Let me select some of the incidents that offer occasion for a comment or two.
1. And, in the first place, take notice, and lay well to heart, how sudden, and almost instantaneous, is the fall of Christian and Hopeful from the very gate of heaven to the very gate of hell. All the Sabbath and the Monday and the Tuesday before that fatal Wednesday, the two pilgrims had walked with great delight on the banks of a very pleasant river; that river, in fact, which David the King called the river of God, and John, the river of the water of life. They drank also of the water of the river, which was pleasant and enlivening to their weary spirits. On either side of the river was there a meadow curiously beautified with lilies, and it was green all the year long. In this meadow they lay down and slept, for here they might lie down and sleep safely. When they awoke they gathered again of the fruits of the trees, and drank again of the water of the river, and then lay down again to sleep. Thus they did several days and nights. Now, could you have believed it that two such men as our pilgrims were could be in the enjoyment of all that the first half of the week, and then by their own doing should be in Giant Despair's deepest dungeon before the end of the same week? And yet so it was. And all that is written for the solemn warning of those who are at any time in great enlargement and refreshment and joy in their spiritual life. It is intended for all those who are at any time revelling in a season of revival: those, for example, who are just come home from Keswick or Dunblane, as well as for all those who at home have just made the discovery of some great master of the spiritual life, and who are almost beside themselves with their delight in their divine author.
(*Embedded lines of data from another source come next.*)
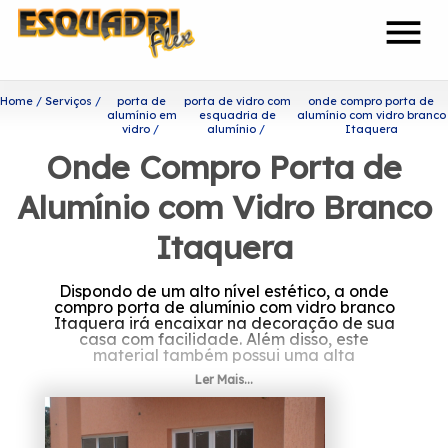
menu
Home
Serviços
porta de
porta de vidro com
onde compro porta de
alumínio em
esquadria de
alumínio com vidro branco
vidro
alumínio
Itaquera
Onde Compro Porta de
Alumínio com Vidro Branco
Itaquera
Dispondo de um alto nível estético, a onde
compro porta de alumínio com vidro branco
Itaquera irá encaixar na decoração de sua
casa com facilidade. Além disso, este
material também possui uma alta
durabilidade, que é capaz de garantir um
Ler Mais...
uso mais prolongado do produto.
Quer saber mais sobre onde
If they are new beginners they will not take this warning well, nor will even all old pilgrims lay it aright to heart; but there it is as plain as the plainest, simplest, and most practical writer in our language could put it.
Behold ye how these crystal streams do glide To comfort pilgrims by the highway side; The meadows green, besides their fragrant smell, Yield dainties for them: And he that can tell What pleasant fruits, yea leaves, these trees do yield, Will soon sell all that he may buy this field.
Thus the two pilgrims sang: only, adds our author in a parenthesis, they were not, as yet, at their journey's end.